A consumer’s sweet spot is when a brand hit strikes resonant emotional chords with its targeted consumers. The average consumer is exposed to a plethora of marketing messages from brands a day and in order for a brand to cut through the clutter, its message has to be of emotional resonance. The Brandberries has exclusively interviewed Remie Abdo, Head of Strategic Planning at TBWA/RAAD to get her take on how brands can design seamless experiences for their consumers.

 

BB: Consumer insights are mostly referred to as the tiny motivations that prompt people to choose brands over others. In other words, they’re ‘breakthroughs’ for brands. How can brands generate shopper insights?

Remie Abdo

RA: In the age of data, we all sit behind our desks crunching numbers, deciphering graphs, and translating them into … drum roll please … ‘consumer insights’. We often forget that we are, ourselves, consumers as well, and have been through the same shopping experience many times most probably. While data is available for everyone, empathy is what sets us apart. For brick and mortar shopper insights, the old methods of ethnography et al. still apply and can be even more revealing. For e-shopping, Facebook and Instagram taught us a lot about new-age-empathy, we just have to apply the same methods of observing our ‘friends’ to observing the shoppers.

BB: A customer journey is not mapped by how customers feel at any given point in the journey but rather how they feel over the course of the entire journey. How can brands effectively evaluate their customer journeys ?

RA: While the sum of emotions is what matters at the end and not the single emotion at every touchpoint, there are key moments where emotions can’t go wrong as these might jeopardize the continuation of the journey. Identifying these moments is key, and data can help us turn these moments around in the most relevant manner to the different consumers.

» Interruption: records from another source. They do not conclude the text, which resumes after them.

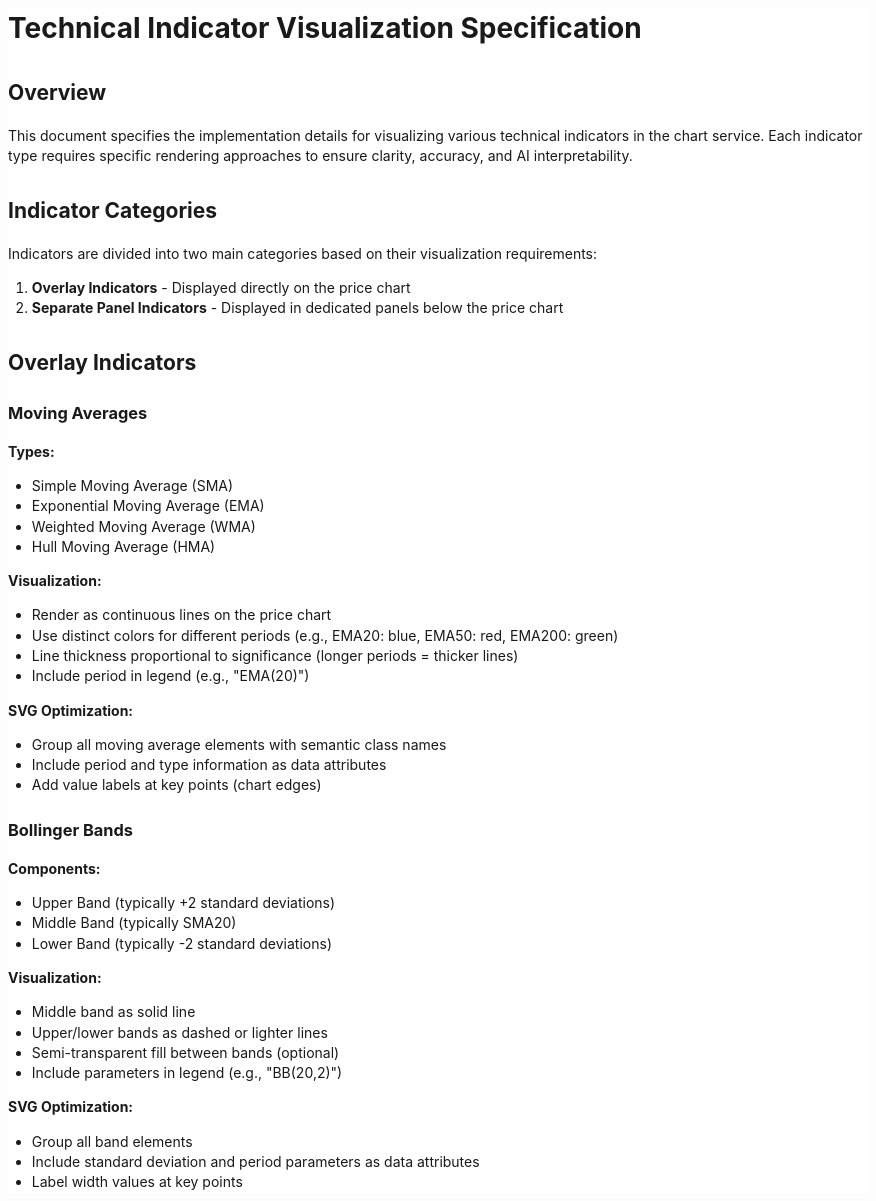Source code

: # Technical Indicator Visualization Specification

## Overview

This document specifies the implementation details for visualizing various technical indicators in the chart service. Each indicator type requires specific rendering approaches to ensure clarity, accuracy, and AI interpretability.

## Indicator Categories

Indicators are divided into two main categories based on their visualization requirements:

1. **Overlay Indicators** - Displayed directly on the price chart
2. **Separate Panel Indicators** - Displayed in dedicated panels below the price chart

## Overlay Indicators

### Moving Averages

**Types:**
- Simple Moving Average (SMA)
- Exponential Moving Average (EMA)
- Weighted Moving Average (WMA)
- Hull Moving Average (HMA)

**Visualization:**
- Render as continuous lines on the price chart
- Use distinct colors for different periods (e.g., EMA20: blue, EMA50: red, EMA200: green)
- Line thickness proportional to significance (longer periods = thicker lines)
- Include period in legend (e.g., "EMA(20)")

**SVG Optimization:**
- Group all moving average elements with semantic class names
- Include period and type information as data attributes
- Add value labels at key points (chart edges)

### Bollinger Bands

**Components:**
- Upper Band (typically +2 standard deviations)
- Middle Band (typically SMA20)
- Lower Band (typically -2 standard deviations)

**Visualization:**
- Middle band as solid line
- Upper/lower bands as dashed or lighter lines
- Semi-transparent fill between bands (optional)
- Include parameters in legend (e.g., "BB(20,2)")

**SVG Optimization:**
- Group all band elements
- Include standard deviation and period parameters as data attributes
- Label width values at key points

BB: With the rise of e-commerce, big brands shouldn’t ignore the online sphere and work on mirroring a pleasant and empowered customer experiences in the cyber world. Can you shed some lights on how e-commerce has reshaped the way brands design customer experiences ?

RA: Using data to find opportunities that add value to the experience. Knowing consumers. Personalizing the communication and the offering. Offering friction-less paths to purchase. Remembering consumers’ choices. Understanding their taste. Promoting loyalty. Offering infinite choice. Allowing a well-informed comparison. Being more transparent (a double edge sword leading to the next point). Offering better quality. To sum it all up, designing a seamless experience.

BB: With the rapid growth of multicultural customers all over the world and their unparalleled influence on the marketplace, brands should consider strategies that are inclusive to appeal to these critical consumers. Please comment.

RA: Mass personalization to the level of one, is a key strategy to meet this challenge. We can’t come up with a one-size-fits-all strategy in the ‘youniverse’ in which we live today. The more multicultural the audience, the more we shift from strategy to strategies. Luckily, multiculturalism applies to everyone. So, the more global consumers get, the more we do too allowing us to develop and adapt simultaneously rather than play catch-up.

BB: As technology revolutionizes shopping, it’s creating a new consumer demographic, the one that’s always plugged in and ready to spend. Can you shed some lights on how should brands engage with this digital savvy consumer base ?

RA: Sooner than we imagine, we won’t need to engage with consumers, but with their personal-assistant-machines and bots programed to buy for them.  Meanwhile, in order to engage more with the digital savvy consumer base, brands can make the shopping experience entertaining. Digital consumption is partly driven by the fun part of it.
Also, they can make it even more easier – it’s still a challenge to return items bought online.

I wouldn’t like it, but brands can also be everywhere, making it even more accessible, and impulsive, for consumers to purchase. Think voice activated purchase, chatbots, automated ordering, hashtag ordering, you name it.